単体では、「明らかに不快」 な臭いと感じる 「アンドロステロン」。しかし、夫婦のコミュニケーションが出来ていて、夫に対する好感度が高いと、「娘」 は不快に感じても、「妻」 は、不快には感じていないということになります。

明らかに、その臭いの 「持ち主」 を意識しているように思われます。

 

単体で、「明らかに不快」 なのは、その 「持ち主」 が匿名だからでしょう。

「アンデロステロン」 が、女性に対して無意識のうちに 「セ/ックス」 を臭わせているとするならば、単体の 「アンデロステロン」 が、誰だか分からない発情した男を連想させるからではないでしょうか。
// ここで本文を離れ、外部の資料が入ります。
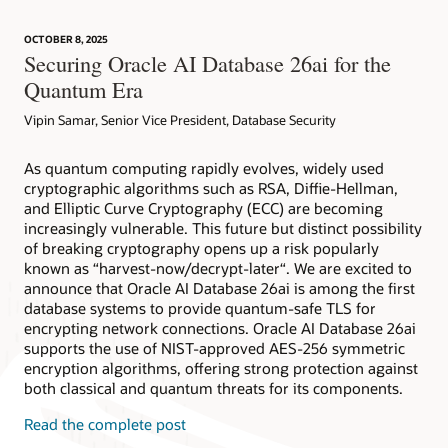
security tools available to your organization.
redaction. Explore how to configure these features to protect
Advanced Security TDE FAQ (HTML)
databases and the data contained therein. Run this workshop
OCTOBER 8, 2025
on your own tenancy or reserve a time to run the workshop
Subscribe
Advanced Security Data Redaction FAQ (HTML)
Securing Oracle AI Database 26ai for the
on LiveLabs, free of charge.
Video: Data Redaction 101 (8:30)
Quantum Era
Try now
Vipin Samar, Senior Vice President, Database Security
Transparent Data Encryption documentation (HTML)
Data Redaction documentation (HTML)
As quantum computing rapidly evolves, widely used
cryptographic algorithms such as RSA, Diffie-Hellman,
and Elliptic Curve Cryptography (ECC) are becoming
increasingly vulnerable. This future but distinct possibility
of breaking cryptography opens up a risk popularly
known as “harvest-now/decrypt-later“. We are excited to
announce that Oracle AI Database 26ai is among the first
database systems to provide quantum-safe TLS for
encrypting network connections. Oracle AI Database 26ai
supports the use of NIST-approved AES-256 symmetric
encryption algorithms, offering strong protection against
both classical and quantum threats for its components.
Read the complete post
好感度の高い 「夫」 の 「アンデロステロン」 を、妻が 「不快」 に感じないのは、無意識のうちに、自分に対する 「セックスアピール」 と認識しているためかも知れませんし、「娘」 が 「お父さん」 の 「アンデロステロン」 に対して、異様なほど 「不快感」 を示すのは、お父さんの自分に対する 「セックスアピール」、すなわち 「近親相/姦」 的な印象を受けるためかも知れません。

 

臭いは、鼻で嗅ぎ分けますので、直接、その人の臭いを嗅ぐのであれば、それが誰かは視認出来ているはず。

つまり、視認であったり認識が最初にあって、感覚的には、そこで特定された人の臭いとして認識されているのではないでしょうか。そして 「ヤコブソン器官」 を通して、思わず身体が勝手に反応してしまうわけです。

 

ヒトに、「性フェロモン」 の分泌があるのかどうかは、未だに証明されておりません。

しかし、株式会社ライオンの実験では、夫に対する好感度によって、「アンドロステロン」 の臭いの感じ方が異なることが、明らかになっています。

 

もし、この仮説が正しいとすると、夫婦仲の変遷は、はじめは、夫婦間の諍(いさか)いや、蟠(わだかま)りといったものに過ぎないのかも知れませんが 【Ⅰ】、お互いのコミュニケーションがうまく取れずにいると、次第に旦那に対する魅力を感じなくなり 【Ⅱ】、女性の気持ちが旦那から離れた結果、女性は、旦那の臭いを不快に感じるようになる 【Ⅲ】 のかも知れません。

 

【Ⅰ】 や 【Ⅱ】 といった状態であれば、まだ回復の見込みもあるかも知れませんが、【Ⅲ】 の状態ともなると、日々の暮らしでは平静を保ち、一緒には暮らしてはいるけど、「セ/ックスは無理」 と言われ兼ねない状態にあるのかも知れません

 

肥溜(こえだ)めの臭いがするところで、食事を取るようなものですから、臭くて食欲が失せてしまったとしても、何も不思議ではありません。

 

旦那がお年頃の自分の娘に 「クサイ!」 と言われるのは、ある意味致し方ないのかも知れませんし、自分も 「クサイ」 と思うなら、誰しもが 「クサイ!」 と感じて当たり前。

しかし、そうでもないのに、女房から 「クサイ」 と思われているようなら、かなりの 赤信号 と思われます。

 

***

 

「ホルモンの世界」 から 男女の性差を眺めてみると、男性と女性は、全く違う生き物ではないかと思いたくなるほど、メカニズムが大きく異なるのです。

性的な特徴である 「性徴」 を形作るのも 「ホルモン」 なら、「性」 の衝動や快楽をコントロールしているのも 「ホルモン」 ですし、女性の妊娠・出産・育児に大きく関わっているのも、この 「ホルモン」 です。

 

特に、女性の場合は、初潮から閉経まで常にホルモンのシャワーを浴びて、ホルモンに翻弄され続けているのです。

個人差はありますが、女性は30代の半ばから、女性ホルモンの分泌量が徐々に減り、相対的に男性ホルモンの比率が高まることで、それまで感じたことのない 「強い性欲」 を覚えるようになりますが、これも 「ホルモン」 の作用。

 

「男は頭でモノを考え、女は子宮で考える」 みたいな言葉がありますが、この言葉の意味は、男と女の本質を比べてみたときに、女性は、長きに渡って余りにも多くの 「ホルモン」 の影響を受けており、先ほど話をした 「ニオイの話」 ではありませんが、不可思議な能力を持っている、その例えのような気がしてなりません。

「子宮」 は、「安心ホルモン」 と呼ばれる 「オキシトシン」 を分泌し、子を宿し子を産み、「母性本能」 を司(つかさど)る 「シンボル」 的器官。

 

「無理なものは無理」 ですし、「ダメなものはダメ」。

 

女性の言う 「生理的に無理」 という言葉の裏には、女性にしか分からない、言葉では表現出来ない奥深い感覚が隠れていそうです。